## [Task instructions]
The answer must consist solely of the lines from the start of the records through the line containing "Answering Paragraph 15", restated word for word, with no pictures.
(Data for this task)
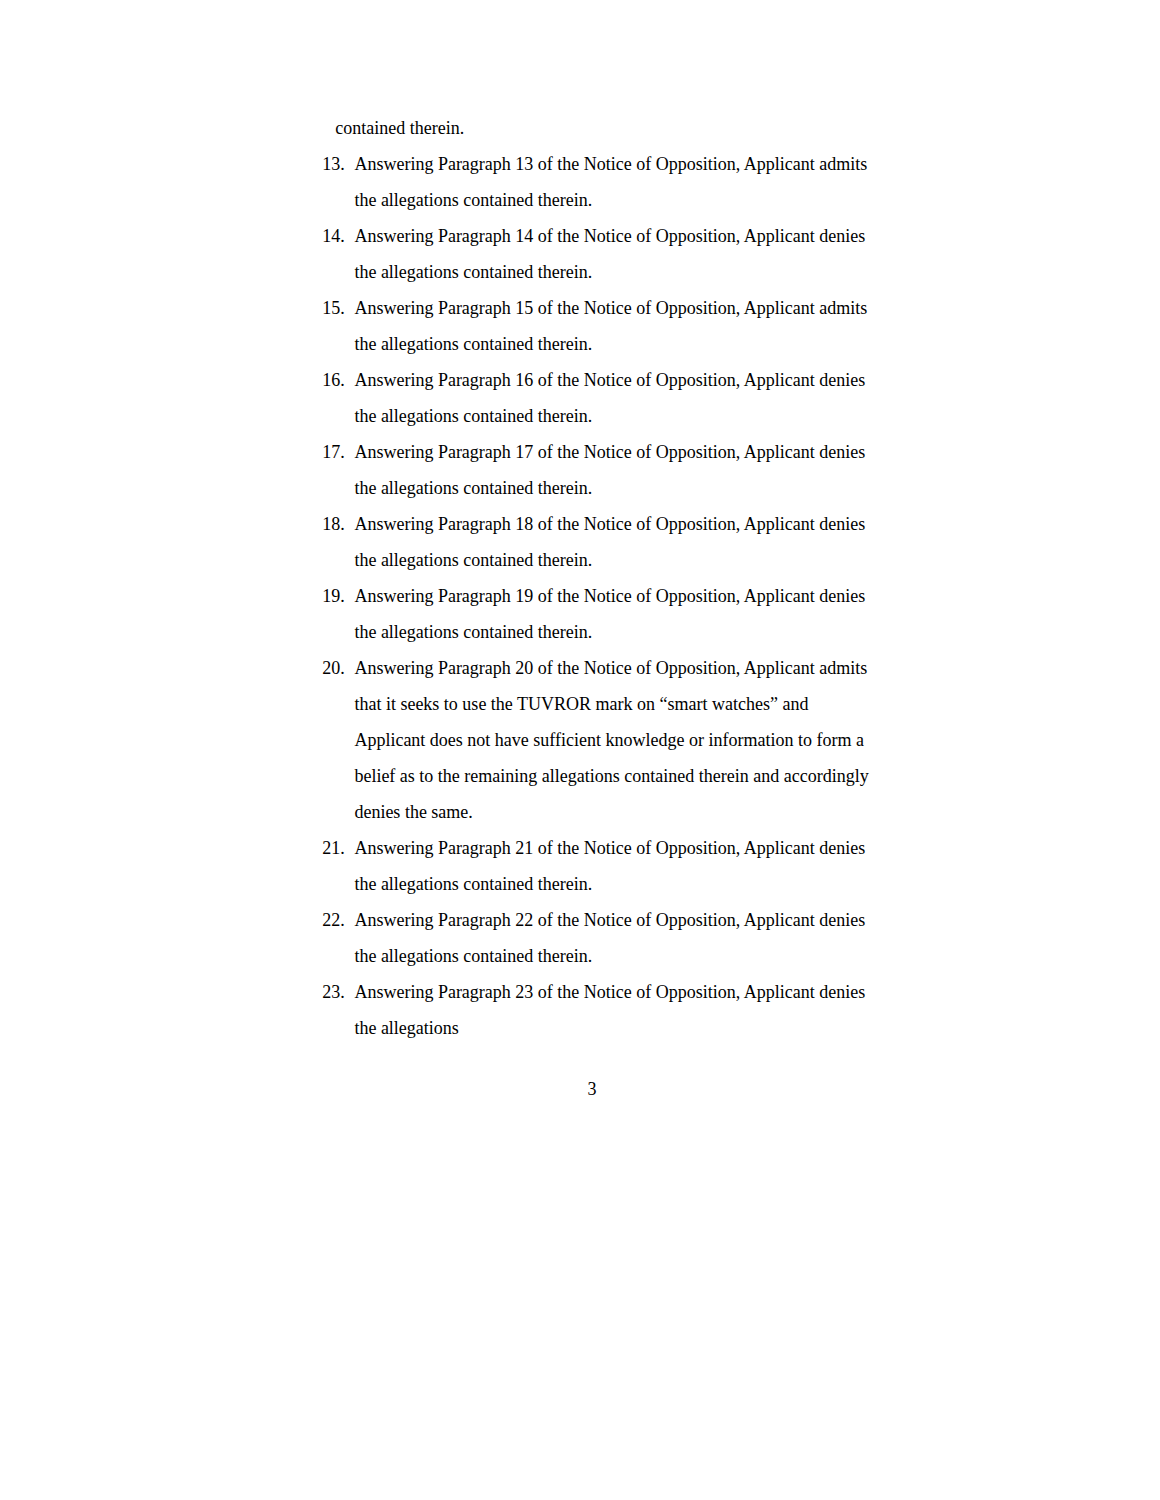contained therein.
Answering Paragraph 13 of the Notice of Opposition, Applicant admits the allegations contained therein.
Answering Paragraph 14 of the Notice of Opposition, Applicant denies the allegations contained therein.
Answering Paragraph 15 of the Notice of Opposition, Applicant admits the allegations contained therein.
Answering Paragraph 16 of the Notice of Opposition, Applicant denies the allegations contained therein.
Answering Paragraph 17 of the Notice of Opposition, Applicant denies the allegations contained therein.
Answering Paragraph 18 of the Notice of Opposition, Applicant denies the allegations contained therein.
Answering Paragraph 19 of the Notice of Opposition, Applicant denies the allegations contained therein.
Answering Paragraph 20 of the Notice of Opposition, Applicant admits that it seeks to use the TUVROR mark on “smart watches” and Applicant does not have sufficient knowledge or information to form a belief as to the remaining allegations contained therein and accordingly denies the same.
Answering Paragraph 21 of the Notice of Opposition, Applicant denies the allegations contained therein.
Answering Paragraph 22 of the Notice of Opposition, Applicant denies the allegations contained therein.
Answering Paragraph 23 of the Notice of Opposition, Applicant denies the allegations
3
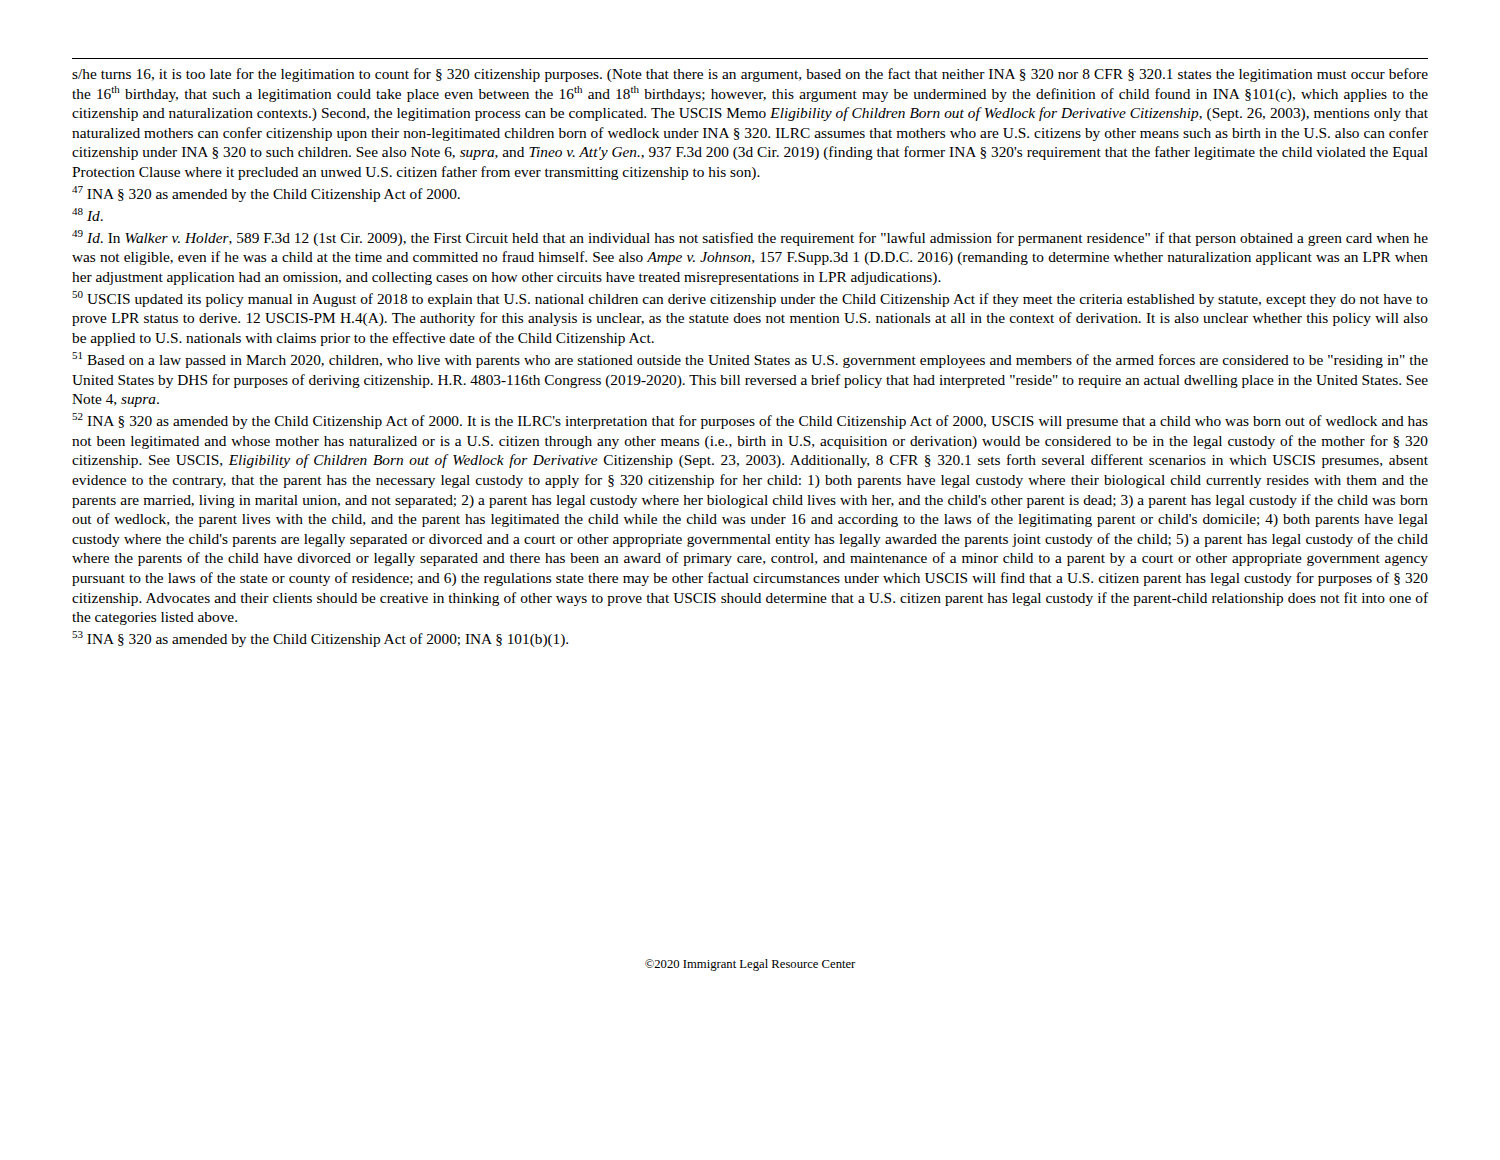s/he turns 16, it is too late for the legitimation to count for § 320 citizenship purposes. (Note that there is an argument, based on the fact that neither INA § 320 nor 8 CFR § 320.1 states the legitimation must occur before the 16th birthday, that such a legitimation could take place even between the 16th and 18th birthdays; however, this argument may be undermined by the definition of child found in INA §101(c), which applies to the citizenship and naturalization contexts.) Second, the legitimation process can be complicated. The USCIS Memo Eligibility of Children Born out of Wedlock for Derivative Citizenship, (Sept. 26, 2003), mentions only that naturalized mothers can confer citizenship upon their non-legitimated children born of wedlock under INA § 320. ILRC assumes that mothers who are U.S. citizens by other means such as birth in the U.S. also can confer citizenship under INA § 320 to such children. See also Note 6, supra, and Tineo v. Att'y Gen., 937 F.3d 200 (3d Cir. 2019) (finding that former INA § 320's requirement that the father legitimate the child violated the Equal Protection Clause where it precluded an unwed U.S. citizen father from ever transmitting citizenship to his son).
47 INA § 320 as amended by the Child Citizenship Act of 2000.
48 Id.
49 Id. In Walker v. Holder, 589 F.3d 12 (1st Cir. 2009), the First Circuit held that an individual has not satisfied the requirement for "lawful admission for permanent residence" if that person obtained a green card when he was not eligible, even if he was a child at the time and committed no fraud himself. See also Ampe v. Johnson, 157 F.Supp.3d 1 (D.D.C. 2016) (remanding to determine whether naturalization applicant was an LPR when her adjustment application had an omission, and collecting cases on how other circuits have treated misrepresentations in LPR adjudications).
50 USCIS updated its policy manual in August of 2018 to explain that U.S. national children can derive citizenship under the Child Citizenship Act if they meet the criteria established by statute, except they do not have to prove LPR status to derive. 12 USCIS-PM H.4(A). The authority for this analysis is unclear, as the statute does not mention U.S. nationals at all in the context of derivation. It is also unclear whether this policy will also be applied to U.S. nationals with claims prior to the effective date of the Child Citizenship Act.
51 Based on a law passed in March 2020, children, who live with parents who are stationed outside the United States as U.S. government employees and members of the armed forces are considered to be "residing in" the United States by DHS for purposes of deriving citizenship. H.R. 4803-116th Congress (2019-2020). This bill reversed a brief policy that had interpreted "reside" to require an actual dwelling place in the United States. See Note 4, supra.
52 INA § 320 as amended by the Child Citizenship Act of 2000. It is the ILRC's interpretation that for purposes of the Child Citizenship Act of 2000, USCIS will presume that a child who was born out of wedlock and has not been legitimated and whose mother has naturalized or is a U.S. citizen through any other means (i.e., birth in U.S, acquisition or derivation) would be considered to be in the legal custody of the mother for § 320 citizenship. See USCIS, Eligibility of Children Born out of Wedlock for Derivative Citizenship (Sept. 23, 2003). Additionally, 8 CFR § 320.1 sets forth several different scenarios in which USCIS presumes, absent evidence to the contrary, that the parent has the necessary legal custody to apply for § 320 citizenship for her child: 1) both parents have legal custody where their biological child currently resides with them and the parents are married, living in marital union, and not separated; 2) a parent has legal custody where her biological child lives with her, and the child's other parent is dead; 3) a parent has legal custody if the child was born out of wedlock, the parent lives with the child, and the parent has legitimated the child while the child was under 16 and according to the laws of the legitimating parent or child's domicile; 4) both parents have legal custody where the child's parents are legally separated or divorced and a court or other appropriate governmental entity has legally awarded the parents joint custody of the child; 5) a parent has legal custody of the child where the parents of the child have divorced or legally separated and there has been an award of primary care, control, and maintenance of a minor child to a parent by a court or other appropriate government agency pursuant to the laws of the state or county of residence; and 6) the regulations state there may be other factual circumstances under which USCIS will find that a U.S. citizen parent has legal custody for purposes of § 320 citizenship. Advocates and their clients should be creative in thinking of other ways to prove that USCIS should determine that a U.S. citizen parent has legal custody if the parent-child relationship does not fit into one of the categories listed above.
53 INA § 320 as amended by the Child Citizenship Act of 2000; INA § 101(b)(1).
©2020 Immigrant Legal Resource Center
(End Data for this task)
## [Answer to the exercise]
contained therein.
Answering Paragraph 13 of the Notice of Opposition, Applicant admits the allegations contained therein.
Answering Paragraph 14 of the Notice of Opposition, Applicant denies the allegations contained therein.
Answering Paragraph 15 of the Notice of Opposition, Applicant admits the allegations contained therein.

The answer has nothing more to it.